TASK BRIEF: For this exercise, repeat exactly the lines below starting at the line holding "ring pip: (515, 468)" and ending at the line holding "ring dip: (21, 180)", both included, with no extra lines and no pictures.

RECORDS FOR PROCESSING:
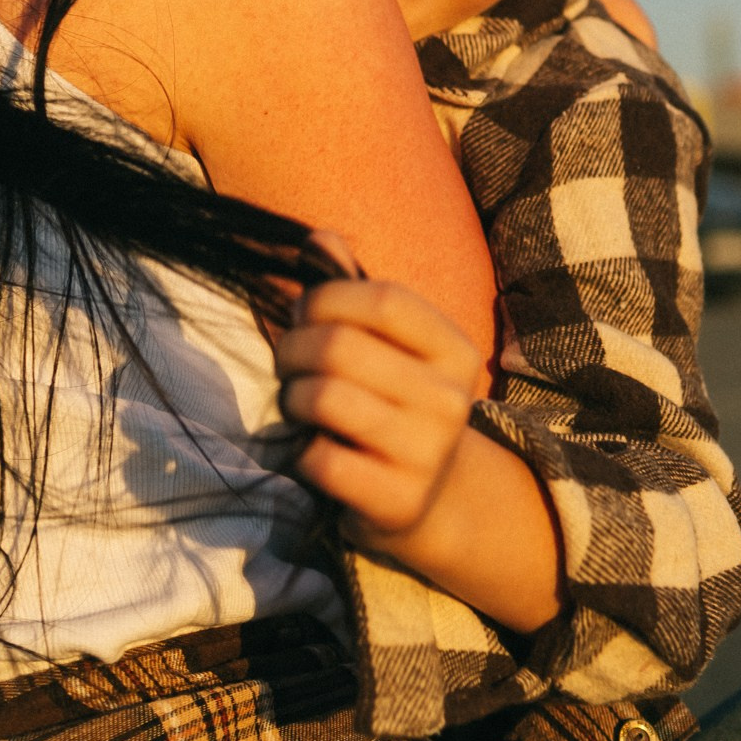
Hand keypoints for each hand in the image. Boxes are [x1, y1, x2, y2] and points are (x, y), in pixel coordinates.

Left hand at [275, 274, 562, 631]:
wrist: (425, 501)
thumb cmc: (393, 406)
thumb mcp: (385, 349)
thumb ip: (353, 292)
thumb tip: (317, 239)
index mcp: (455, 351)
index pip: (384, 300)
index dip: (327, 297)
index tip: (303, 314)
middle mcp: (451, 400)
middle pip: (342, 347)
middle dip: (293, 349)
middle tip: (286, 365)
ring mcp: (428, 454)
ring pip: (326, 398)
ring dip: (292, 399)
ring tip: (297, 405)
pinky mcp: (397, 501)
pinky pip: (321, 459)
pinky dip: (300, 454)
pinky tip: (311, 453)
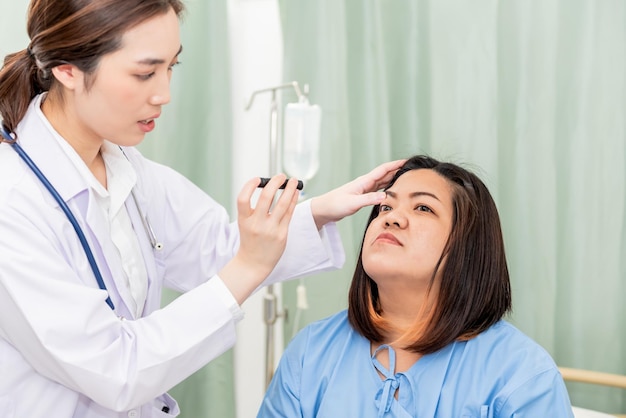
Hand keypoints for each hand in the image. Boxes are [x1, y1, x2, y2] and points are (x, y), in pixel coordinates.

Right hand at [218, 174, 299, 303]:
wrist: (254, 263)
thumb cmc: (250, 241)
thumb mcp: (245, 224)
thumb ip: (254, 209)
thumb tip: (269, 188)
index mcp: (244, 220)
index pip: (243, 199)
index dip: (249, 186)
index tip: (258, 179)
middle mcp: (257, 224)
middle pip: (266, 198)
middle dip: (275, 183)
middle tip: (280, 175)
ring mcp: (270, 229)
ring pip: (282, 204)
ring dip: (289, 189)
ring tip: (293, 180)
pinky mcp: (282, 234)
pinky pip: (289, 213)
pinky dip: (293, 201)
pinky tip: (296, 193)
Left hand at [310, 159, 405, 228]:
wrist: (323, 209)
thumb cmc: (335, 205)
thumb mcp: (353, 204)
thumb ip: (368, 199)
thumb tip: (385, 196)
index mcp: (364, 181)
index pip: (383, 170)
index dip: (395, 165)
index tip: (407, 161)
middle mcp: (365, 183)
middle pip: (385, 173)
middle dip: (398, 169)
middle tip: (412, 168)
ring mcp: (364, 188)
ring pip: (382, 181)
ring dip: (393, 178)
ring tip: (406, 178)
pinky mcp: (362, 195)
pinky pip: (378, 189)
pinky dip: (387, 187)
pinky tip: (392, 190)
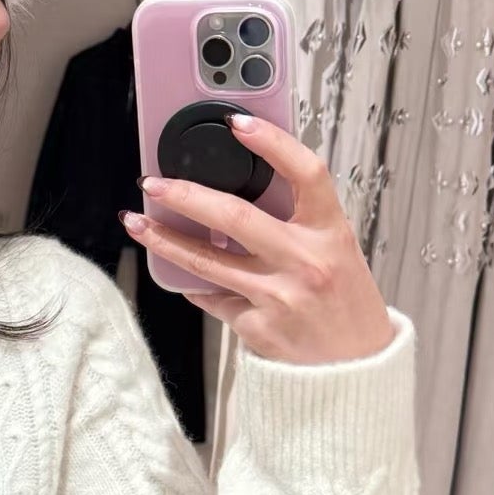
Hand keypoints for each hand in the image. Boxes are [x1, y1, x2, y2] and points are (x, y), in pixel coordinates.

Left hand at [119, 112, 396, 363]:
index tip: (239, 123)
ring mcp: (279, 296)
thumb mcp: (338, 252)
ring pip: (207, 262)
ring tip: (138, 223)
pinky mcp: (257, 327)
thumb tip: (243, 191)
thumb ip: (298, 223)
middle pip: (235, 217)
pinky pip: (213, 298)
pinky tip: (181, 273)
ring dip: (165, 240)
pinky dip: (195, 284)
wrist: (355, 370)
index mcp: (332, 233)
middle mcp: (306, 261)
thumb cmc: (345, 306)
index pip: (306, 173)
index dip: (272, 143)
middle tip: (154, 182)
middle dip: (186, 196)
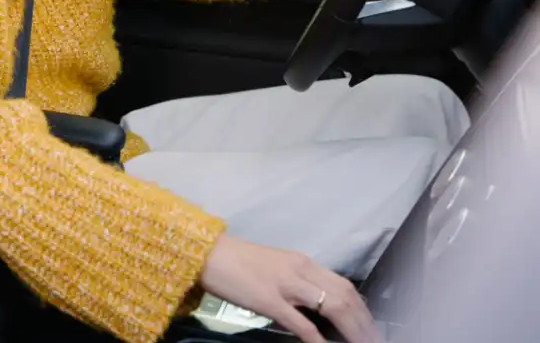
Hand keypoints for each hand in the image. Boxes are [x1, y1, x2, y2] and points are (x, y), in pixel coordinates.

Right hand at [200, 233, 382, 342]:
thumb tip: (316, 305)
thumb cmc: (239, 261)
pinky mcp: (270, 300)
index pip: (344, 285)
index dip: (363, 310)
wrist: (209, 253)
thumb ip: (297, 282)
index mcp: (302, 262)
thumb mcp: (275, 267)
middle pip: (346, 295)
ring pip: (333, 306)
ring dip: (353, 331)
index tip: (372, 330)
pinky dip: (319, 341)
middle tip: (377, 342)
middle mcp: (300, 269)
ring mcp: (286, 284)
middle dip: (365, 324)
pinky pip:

==

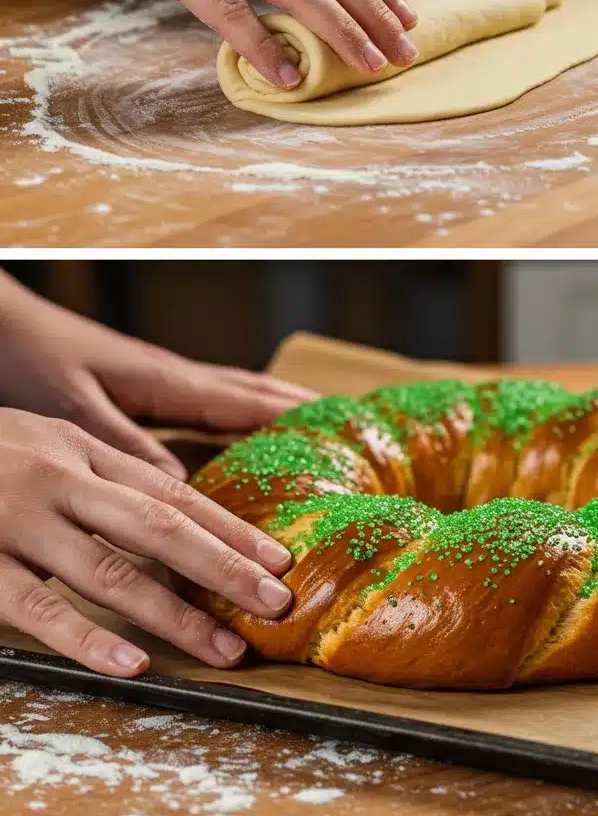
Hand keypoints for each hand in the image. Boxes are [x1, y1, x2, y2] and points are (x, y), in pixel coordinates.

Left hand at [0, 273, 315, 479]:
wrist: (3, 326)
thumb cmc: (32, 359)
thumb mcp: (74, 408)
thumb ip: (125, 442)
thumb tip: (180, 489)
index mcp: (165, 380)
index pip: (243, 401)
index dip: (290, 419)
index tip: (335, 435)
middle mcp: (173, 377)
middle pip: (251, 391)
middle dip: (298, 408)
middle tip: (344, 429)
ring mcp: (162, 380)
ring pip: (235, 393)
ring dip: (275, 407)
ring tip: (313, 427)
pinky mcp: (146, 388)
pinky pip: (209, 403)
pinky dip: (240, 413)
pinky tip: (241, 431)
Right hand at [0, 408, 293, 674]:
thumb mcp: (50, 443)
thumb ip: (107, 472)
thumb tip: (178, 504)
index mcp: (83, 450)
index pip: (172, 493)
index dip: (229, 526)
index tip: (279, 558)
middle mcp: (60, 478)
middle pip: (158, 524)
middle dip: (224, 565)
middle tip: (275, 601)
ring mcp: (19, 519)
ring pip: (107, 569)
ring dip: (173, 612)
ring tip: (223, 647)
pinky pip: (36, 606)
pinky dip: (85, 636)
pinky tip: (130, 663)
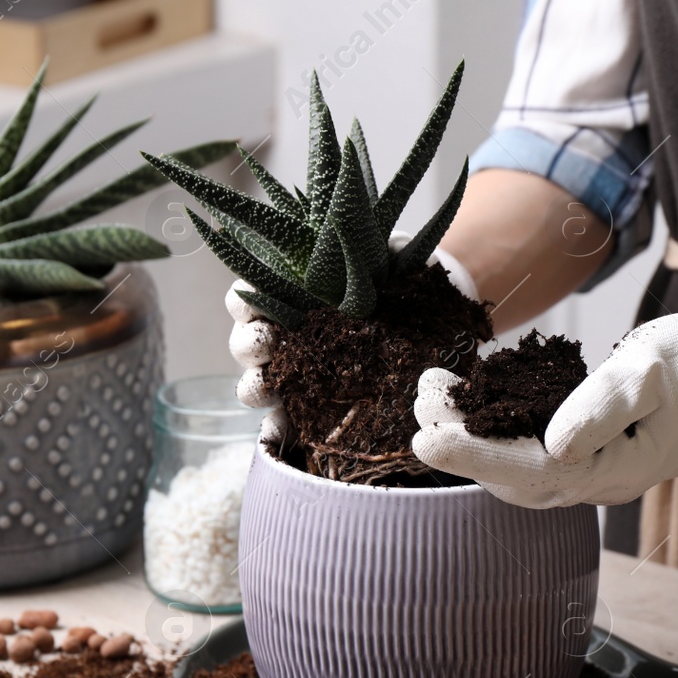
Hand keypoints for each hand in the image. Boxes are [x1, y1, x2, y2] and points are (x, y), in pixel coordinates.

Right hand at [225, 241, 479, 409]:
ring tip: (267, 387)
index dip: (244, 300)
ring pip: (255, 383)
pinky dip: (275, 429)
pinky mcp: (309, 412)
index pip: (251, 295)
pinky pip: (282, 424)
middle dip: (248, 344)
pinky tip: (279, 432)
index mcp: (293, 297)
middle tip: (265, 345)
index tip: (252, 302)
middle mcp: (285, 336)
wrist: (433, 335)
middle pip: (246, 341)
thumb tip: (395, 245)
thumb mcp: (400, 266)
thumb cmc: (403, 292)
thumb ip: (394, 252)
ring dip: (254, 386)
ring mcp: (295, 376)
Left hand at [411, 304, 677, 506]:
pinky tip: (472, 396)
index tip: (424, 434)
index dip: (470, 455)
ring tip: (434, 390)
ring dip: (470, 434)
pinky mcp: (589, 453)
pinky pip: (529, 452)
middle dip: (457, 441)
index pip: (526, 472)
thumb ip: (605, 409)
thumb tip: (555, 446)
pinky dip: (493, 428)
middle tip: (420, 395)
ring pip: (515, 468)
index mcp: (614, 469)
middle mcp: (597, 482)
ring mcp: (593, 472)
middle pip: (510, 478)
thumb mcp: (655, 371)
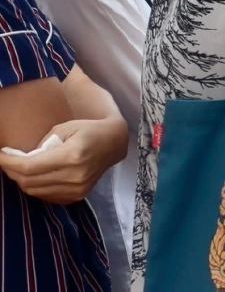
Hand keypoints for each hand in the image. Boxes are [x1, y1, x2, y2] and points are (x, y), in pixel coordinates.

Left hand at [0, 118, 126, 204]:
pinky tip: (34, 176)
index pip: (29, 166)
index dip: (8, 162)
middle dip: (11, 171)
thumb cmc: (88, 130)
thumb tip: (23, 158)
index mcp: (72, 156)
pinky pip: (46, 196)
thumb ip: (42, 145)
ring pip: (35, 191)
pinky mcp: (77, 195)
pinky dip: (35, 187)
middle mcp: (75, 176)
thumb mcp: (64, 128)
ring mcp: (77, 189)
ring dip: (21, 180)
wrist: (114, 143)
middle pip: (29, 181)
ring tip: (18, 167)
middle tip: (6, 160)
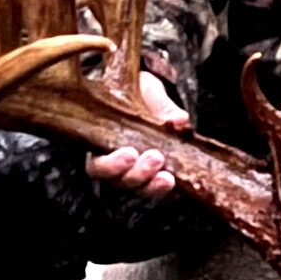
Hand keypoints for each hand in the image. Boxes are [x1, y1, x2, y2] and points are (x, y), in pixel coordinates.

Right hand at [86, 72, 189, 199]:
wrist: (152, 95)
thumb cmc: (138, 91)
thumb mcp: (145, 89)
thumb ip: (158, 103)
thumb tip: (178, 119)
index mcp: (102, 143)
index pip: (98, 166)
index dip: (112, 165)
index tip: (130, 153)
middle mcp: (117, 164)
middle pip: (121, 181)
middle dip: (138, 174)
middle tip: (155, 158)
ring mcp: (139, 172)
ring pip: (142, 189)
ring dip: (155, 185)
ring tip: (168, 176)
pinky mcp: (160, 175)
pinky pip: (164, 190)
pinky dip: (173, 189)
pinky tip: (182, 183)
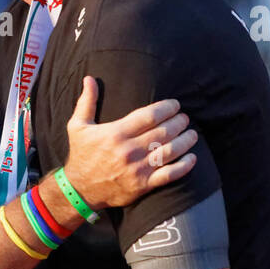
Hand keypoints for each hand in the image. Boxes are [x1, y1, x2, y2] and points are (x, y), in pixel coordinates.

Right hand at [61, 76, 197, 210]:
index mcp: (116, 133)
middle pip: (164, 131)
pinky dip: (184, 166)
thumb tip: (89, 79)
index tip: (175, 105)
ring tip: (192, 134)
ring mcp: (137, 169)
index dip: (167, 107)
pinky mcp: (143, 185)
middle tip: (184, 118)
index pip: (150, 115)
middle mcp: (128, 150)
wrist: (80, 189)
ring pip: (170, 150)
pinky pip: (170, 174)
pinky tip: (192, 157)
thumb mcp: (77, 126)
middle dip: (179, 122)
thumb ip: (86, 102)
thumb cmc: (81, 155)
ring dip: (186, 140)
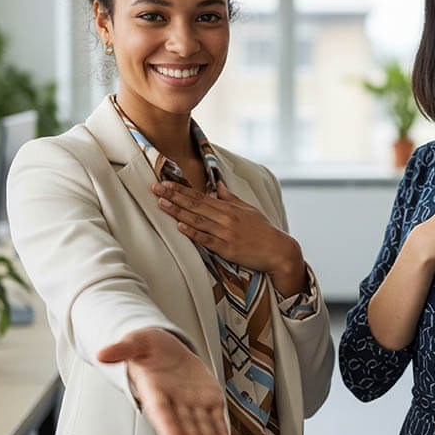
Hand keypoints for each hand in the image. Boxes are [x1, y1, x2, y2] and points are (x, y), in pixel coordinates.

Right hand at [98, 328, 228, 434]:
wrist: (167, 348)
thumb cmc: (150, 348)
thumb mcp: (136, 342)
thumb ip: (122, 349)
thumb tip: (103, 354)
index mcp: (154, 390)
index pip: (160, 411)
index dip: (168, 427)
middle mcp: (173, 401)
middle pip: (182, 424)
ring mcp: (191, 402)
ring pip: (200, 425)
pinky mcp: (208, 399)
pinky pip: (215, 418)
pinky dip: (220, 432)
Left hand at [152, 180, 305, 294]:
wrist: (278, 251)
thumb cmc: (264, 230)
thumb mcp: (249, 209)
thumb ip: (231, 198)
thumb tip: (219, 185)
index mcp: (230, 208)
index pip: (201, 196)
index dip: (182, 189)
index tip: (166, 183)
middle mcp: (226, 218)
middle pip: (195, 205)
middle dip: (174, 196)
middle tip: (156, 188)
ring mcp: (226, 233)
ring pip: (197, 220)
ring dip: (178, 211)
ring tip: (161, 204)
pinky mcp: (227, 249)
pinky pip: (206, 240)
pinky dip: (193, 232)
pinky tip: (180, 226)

COMPLETED TASK:
ring pip: (515, 468)
index mcp: (614, 469)
middle mcp: (597, 482)
ring mcp: (593, 472)
middle pip: (510, 478)
thumb mcp: (655, 371)
Hand keypoints for each hand in the image. Boxes are [x1, y1, x2, y2] and points are (x, y), in pixel coordinates.

Left hand at [0, 118, 126, 204]:
pinky tip: (34, 176)
index pip: (29, 166)
index dip: (8, 162)
middle dip: (11, 171)
thumb cmc: (88, 130)
thumb tip: (23, 158)
index mcp: (72, 156)
pinky pip: (46, 196)
thumb ip: (42, 145)
ring pip: (35, 191)
pinky mcp: (77, 195)
pinky dip: (35, 187)
middle mcp: (75, 176)
thumb mcp: (64, 128)
ring mcp: (77, 189)
ring dip: (21, 180)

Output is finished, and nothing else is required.